How to Trade Futures

Updated · 28 June 2023 · 3:22 PM

How to trade futures on Cryptology?

Trading futures contracts on Cryptology is not as difficult as it might seem at first glance, but be careful, as futures trading carries more risks than trading on the spot market. If you already have a verified Cryptology account, you will be able to start trading futures in the next few minutes.

Before trading, it is desirable to understand the basic terms that are used in the futures market. Below are the basic terms you will need to understand the futures market.

  • Futures are contract agreements to buy or sell assets in the future for a set price. When you make a futures contract, you do not buy the asset itself since the futures contract is a derivative. Hence the main difference between the futures market and the spot market: on the spot market you purchase and own the asset, but futures trading works in another way - you take a position on an asset without actually owning it.
  • Leverage is one of the most important tools in futures trading. Leverage allows you to maximize the profit. For example, to buy 1 BTC on the spot market, you will need tens of thousands of dollars, depending on market prices. Let's say the current price of Bitcoin is $15,000, so you need $15,000 to buy 1 BTC. A futures contract allows you to open a futures position on an asset by paying only a fraction of its cost. This is possible only with leverage. The more leverage, the fewer funds you need to invest in a position, but the higher the risk of liquidation of your position will be. For example, with x10 leverage, you do not need the entire amount ($15,000), but only $1,500 to buy a 1 BTC contract. Leverage is not available in spot trading.
  • Position "Long" - purchasing an asset in anticipation of a further increase in the price of the asset. Can be compared to buying. Long traders or buyers are called “bulls”. The name of the growing market - is “bullish”.
  • The “Short” position is an entry into a deal in anticipation of a further decrease in the price of an asset. The “short” mechanism is more complicated and difficult to understand. In simple terms, you borrow an asset from the exchange and then sell it at the current price. When the price goes down, you buy the asset and return it back, and take the difference between the prices as your profit. Currently, this process is automated and happens instantly, so you do not need to borrow an asset from the exchange and sell it yourself. On our platform, you just need to open a position, and the system will do every step automatically. Short traders (or sellers) are commonly referred to as “bears”. This is why a down market is called a bear market.
  • Position liquidation. The most unpleasant term for every trader. Liquidation is the forced closure of a position due to insufficient maintenance margin for the position. The higher your leverage and the lower your maintenance margin, the higher the risk of liquidation of your position.
    You can find the rest of the futures market terms in our Futures Trading FAQ article.

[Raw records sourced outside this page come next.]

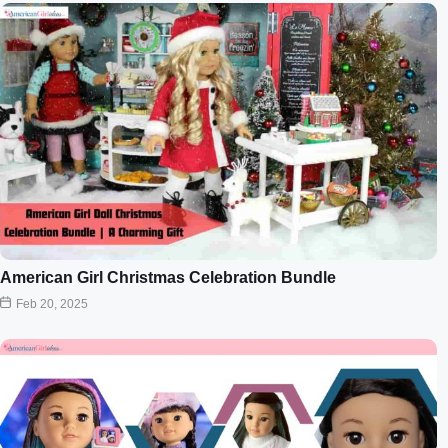
American Girl Christmas Celebration Bundle
Feb 20, 2025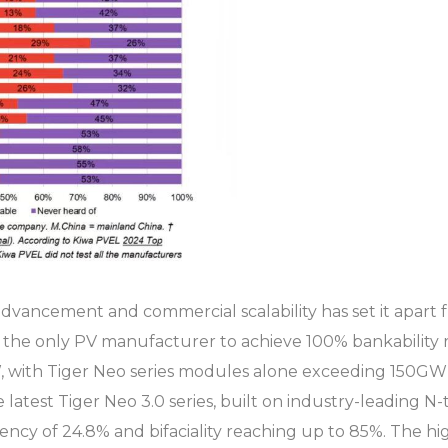
 advancement and commercial scalability has set it apart
 the only PV manufacturer to achieve 100% bankability r
with Tiger Neo series modules alone exceeding 150GW i
 latest Tiger Neo 3.0 series, built on industry-leading 
y of 24.8% and bifaciality reaching up to 85%. The high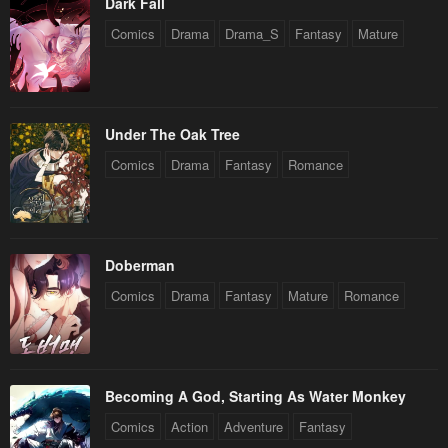
Dark Fall
Comics
Drama
Drama_S
Fantasy
Mature
Under The Oak Tree
Comics
Drama
Fantasy
Romance
Doberman
Comics
Drama
Fantasy
Mature
Romance
Becoming A God, Starting As Water Monkey
Comics
Action
Adventure
Fantasy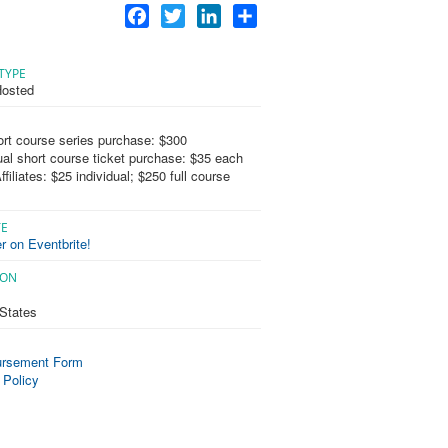
Facebook
Twitter
LinkedIn
Share
TYPE
osted
ort course series purchase: $300
ual short course ticket purchase: $35 each
filiates: $25 individual; $250 full course
TE
r on Eventbrite!
ION
 States
rsement Form
 Policy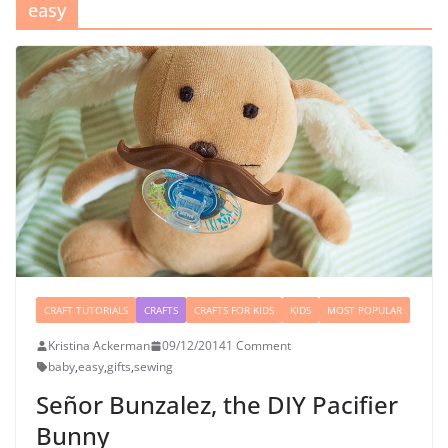
easy
CRAFT TUTORIALS
CRAFTS
CRAFTS FOR KIDS
KIDS
MOST POPULAR
Kristina Ackerman
09/12/2014
1 Comment
baby
,
easy
,
gifts
,
sewing
Señor Bunzalez, the DIY Pacifier
Bunny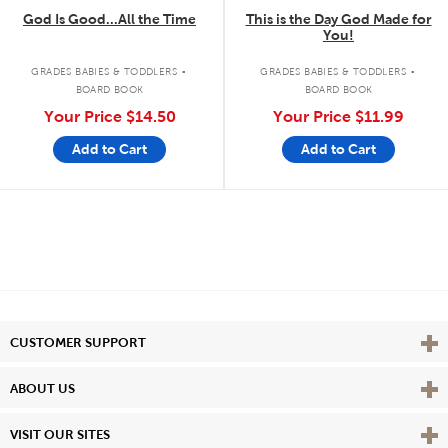
God Is Good...All the Time
This is the Day God Made for
You!
.
.
GRADES BABIES & TODDLERS
GRADES BABIES & TODDLERS
BOARD BOOK
BOARD BOOK
Your Price
$14.50
Your Price
$11.99
Add to Cart
Add to Cart
Vie
CUSTOMER SUPPORT
Vie
ABOUT US
Vie
VISIT OUR SITES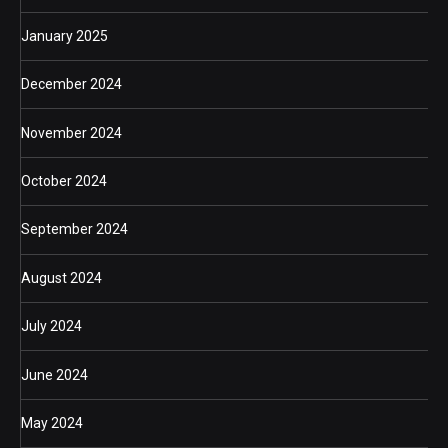
January 2025
December 2024
November 2024
October 2024
September 2024
August 2024
July 2024
June 2024
May 2024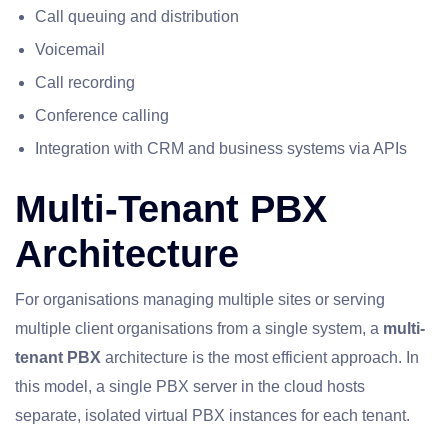
Call queuing and distribution
Voicemail
Call recording
Conference calling
Integration with CRM and business systems via APIs
Multi-Tenant PBX
Architecture
For organisations managing multiple sites or serving
multiple client organisations from a single system, a
multi-
tenant PBX
architecture is the most efficient approach. In
this model, a single PBX server in the cloud hosts
separate, isolated virtual PBX instances for each tenant.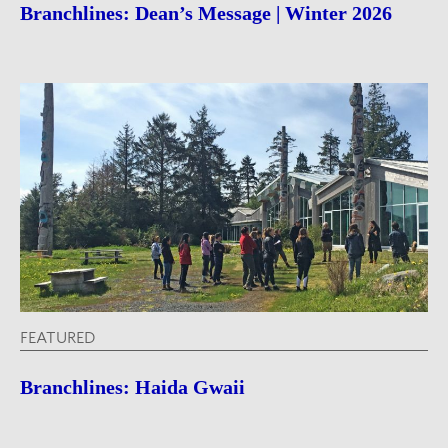
Branchlines: Dean’s Message | Winter 2026
FEATURED
Branchlines: Haida Gwaii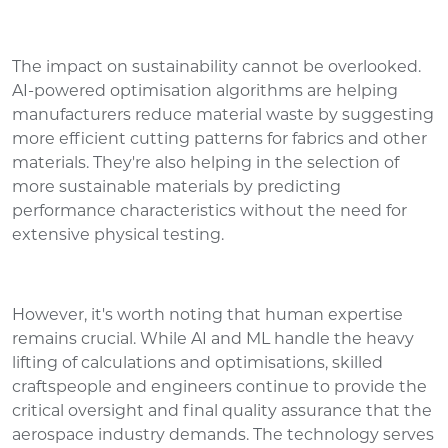
The impact on sustainability cannot be overlooked.
AI-powered optimisation algorithms are helping
manufacturers reduce material waste by suggesting
more efficient cutting patterns for fabrics and other
materials. They're also helping in the selection of
more sustainable materials by predicting
performance characteristics without the need for
extensive physical testing.
However, it's worth noting that human expertise
remains crucial. While AI and ML handle the heavy
lifting of calculations and optimisations, skilled
craftspeople and engineers continue to provide the
critical oversight and final quality assurance that the
aerospace industry demands. The technology serves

You can find the instructions on how to start trading on Futures below:

  1. First of all, you need to deposit funds to the Futures balance of your Cryptology account. There are several ways to do this: you can make a deposit to the address of your Futures wallet, and also you can transfer funds from your exchange wallet to the futures one. There are two Base assets available for trading on Futures: USDT and BTC.
  1. Go to the Futures page:
  1. Choose the leverage for your Futures position. To do this, click on the "Cross" button and select the leverage:

  2. Select the type of position you would like to open (long or short), order type, and enter the position size. You can open a position both at the market price and at the price of a limit order. 
    There are two additional types of orders in the futures market: Stop Market and Stop Limit. A Stop Market order is triggered by a stop price. When the stop price is reached, this order becomes a market order and the position closes at the current price. A Stop Limit order is a conditional order that is executed at a specified limit price after the stop price is reached. 
    The difference is that once the stop price is reached, an order will be placed at the limit price.
  1. Open a position and earn a profit!

Risk Reminder: Futures Trading is a high-risk instrument, it can both maximize your profits through the use of leverage, and lead to serious losses. Before trading futures, you should develop a trading strategy.